There, all about us, I swear that the shores and ice floes were crowded with marine mammals as far as the eye could see, and I involuntarily looked around for old Proteus, that mythological shepherd who guarded King Neptune’s immense flocks. To be specific, these were seals. They formed distinct male–and–female groups, the father watching over his family, the mother suckling her little ones, the stronger youngsters emancipated a few paces away. When these mammals wanted to relocate, they moved in little jumps made by contracting their bodies, clumsily helped by their imperfectly developed flippers, which, as with their manatee relatives, form actual forearms. In the water, their ideal element, I must say these animals swim wonderfully thanks to their flexible backbones, narrow pelvises, close–cropped hair, and webbed feet. Resting on shore, they assumed extremely graceful positions. Consequently, their gentle features, their sensitive expressions equal to those of the loveliest women, their soft, limpid eyes, their charming poses, led the ancients to glorify them by metamorphosing the males into sea gods and the females into mermaids.
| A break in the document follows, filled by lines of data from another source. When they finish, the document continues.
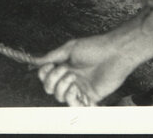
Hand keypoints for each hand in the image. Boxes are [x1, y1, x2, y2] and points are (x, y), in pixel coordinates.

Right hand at [34, 27, 152, 105]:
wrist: (115, 53)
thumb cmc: (95, 47)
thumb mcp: (70, 48)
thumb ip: (53, 56)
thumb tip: (36, 61)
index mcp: (64, 66)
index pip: (46, 76)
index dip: (44, 74)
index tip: (49, 66)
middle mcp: (70, 78)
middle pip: (50, 88)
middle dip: (53, 80)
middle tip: (66, 70)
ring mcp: (80, 88)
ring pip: (60, 97)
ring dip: (62, 87)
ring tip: (74, 76)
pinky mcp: (90, 97)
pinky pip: (75, 105)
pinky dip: (71, 99)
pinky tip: (76, 89)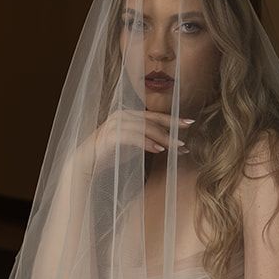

I drew Conseil’s attention to the considerable growth of the cerebral lobes found in these intelligent cetaceans. No mammal except man has more abundant cerebral matter. Accordingly, seals are quite capable of being educated; they make good pets, and together with certain other naturalists, I think these animals can be properly trained to perform yeoman service as hunting dogs for fishermen.

Most of these seals were sleeping on the rocks or the sand. Among those properly termed seals—which have no external ears, unlike sea lions whose ears protrude—I observed several varieties of the species stenorhynchus, three meters long, with white hair, bulldog heads, and armed with ten teeth in each jaw: four incisors in both the upper and lower, plus two big canines shaped like the fleur–de–lis. Among them slithered some sea elephants, a type of seal with a short, flexible trunk; these are the giants of the species, with a circumference of twenty feet and a length of ten meters. They didn’t move as we approached.

“Are these animals dangerous?” Conseil asked me.

“Only if they’re attacked,” I replied. “But when these giant seals defend their little ones, their fury is dreadful, and it isn’t rare for them to smash a fisherman’s longboat to bits.”

“They’re within their rights,” Conseil answered.

“I don’t say nay.”

Two miles farther on, we were stopped by a promontory that screened the bay from southerly winds. It dropped straight down to the sea, and surf foamed against it. From beyond this ridge there came fearsome bellows, such as a herd of cattle might produce.

“Gracious,” Conseil put in, “a choir of bulls?”

“No,” I said, “a choir of walruses.”

“Are they fighting with each other?”

“Either fighting or playing.”

“With all due respect to Master, this we must see.”

“Then see it we must, Conseil.”

And there we were, climbing these blackish rocks amid sudden landslides and over stones slippery with ice. More than once I took a tumble at the expense of my backside. Conseil, more cautious or more stable, barely faltered and would help me up, saying:

“If Master’s legs would kindly adopt a wider stance, Master will keep his balance.”